The EU’s decision to drop the embargo on the sale of weapons to Syria, or more precisely to those lovely chaps fighting for democracy, is yet another instalment in the ongoing saga of folly.
Characteristically, the cause of arming the chaps who like to dine on human organs was championed by European leaders with an enthusiasm whose ardour was in inverse proportion to their fortunes at home.
Thus Angela Merkel, who retains a realistic hope of winning the next election, was luke-warm on the idea. Conversely, Hollande, whose own popularity with his voters has just dropped below Heinrich Himmler’s, was all gung-ho – as was Dave, who’s loathed by his own party cordially and by the others institutionally.
Instigating or escalating an armed conflict is a time-honoured way for modern governments to get out of trouble, either political or economic. Thus it isn’t beyond the realm of possibility that these ‘leaders’, along with Obama, see the current conflict as a way of reversing their own and their countries’ fortunes.
Nor is it impossible to imagine that the conflict’s spilling over to the whole region is exactly the development they seek – the more the merrier.
Russia too has a stake in the area, which she demonstrated by agreeing to deliver S-300 AA missiles to Syria. This decision lacks novelty appeal, for the missiles are part of the $1-billion-plus military contracts Russia has with Assad, her long-term client. Apart from the traditional compulsion of rubbing the West the wrong way, Putin has strategic interests involved as well: Russia’s naval facility at Tartus is her sole Mediterranean base.
By relatively new-fangled contrast, the West’s interests in Syria are almost entirely ideological, springing from the neocon domination of foreign policy in the USA and increasingly here.
Acting as the crusading arm of the American self-worshipping religion, the neocons agitate for war whenever this can be plausibly sold to the public. In this instance, they instigated and continue to scream for America’s blatant aggression against sovereign Middle Eastern states.
This is justified by incessant references to the dangers of Islamism, Muslim fundamentalism and terrorism. If the neocons really believe this, they are silly and ignorant. If they don’t and still say it, they’re devious. In all likelihood, they’re both.
As always, wrong ideas lead to wrong actions – such as the last decade of the West’s doomed attempts to refashion the Middle East in its own image. For the warmongers operate under a PC discipline that prevents them from seeing whence the danger really comes. That is, not from Islamism but from Islam.

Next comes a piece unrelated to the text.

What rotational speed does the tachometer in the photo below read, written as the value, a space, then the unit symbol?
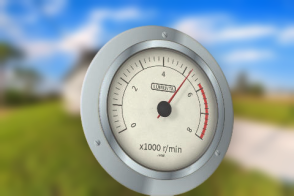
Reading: 5200 rpm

The God of PC demands that we regard all religions as equal, and if one is to be denied an equal status it can only be Christianity. Yet Islam is an inherently and doctrinally aggressive creed that has been waging war on the West for the last 1,400 years. The actual physical manifestations of the conflict have been intermittent, as they always are in such prolonged confrontations. The 100 Years’ War, for example, didn’t feature 100 years of non-stop fighting – there were flare-ups followed by lulls. At the moment we’re living through a period of peak passions in the Islamic world.
Obviously not every Muslim is a terrorist or even a West-hater. My guess is that most aren’t. But by the same token, no revolution in modern history was perpetrated by ‘the people’ as such – it was always carried out by a small cadre of a radical elite, typically intellectuals.
‘The people’ not only never promoted those revolutions actively, but they often withdrew even their tacit support. This goes for the English revolutions of the seventeenth century, the American and French ones of the eighteenth or the Russian and German ones of the twentieth.
Most Muslims may or may not sympathise with the radical elite acting in their name, but in either case they play no active role in the atrocities it commits. That, however, doesn’t exculpate Islam any more than the relatively small numbers of Bolshevik or Nazi revolutionaries exculpated their cannibalistic ideologies.
As a result of the West’s profound failure to assess the situation properly, it’s committing one gross folly upon another – all in the name of democracy, that bull’s head sitting on top of the neocon totem pole. All any group of wild-eyed murderers has to do to rate the West’s support is to declare its undying love for democracy.
It’s hard not to notice that throughout the so-called liberation of Iraq and Afghanistan, the Arab Spring and the current anti-Assad strife, such protestations happily co-existed with Islamist radicalism of the most fire-eating kind. By giving benevolently equal treatment to Islam and decrying Islamism, the West is actively complicit in strengthening the former by empowering the latter.
If, on the other hand, our leaders had enough brains and historical nous to realise how the pitta crumbles, they’d let the warring Islamic sects, the Sunni and the Shiite, get on with it. The more they fight one another, regardless of the slogans they inscribe on their green banners, the weaker Islam becomes – and the more secure we’ll feel.
As it is, the West has used the most radical Islamic elements to unseat the most secular, and therefore least Islamic, governments in the Middle East, those of Iraq, Egypt, Libya – with Syria soon to follow. That all the deposed governments were utterly disgusting doesn’t mask the stupidity of assuming that their ousters are any better.
In fact, we’ll soon find out that they’re much worse. Meanwhile, congratulations to Messrs Cameron and Hollande for their political victory. Or, to be more precise, for their defeat of sanity.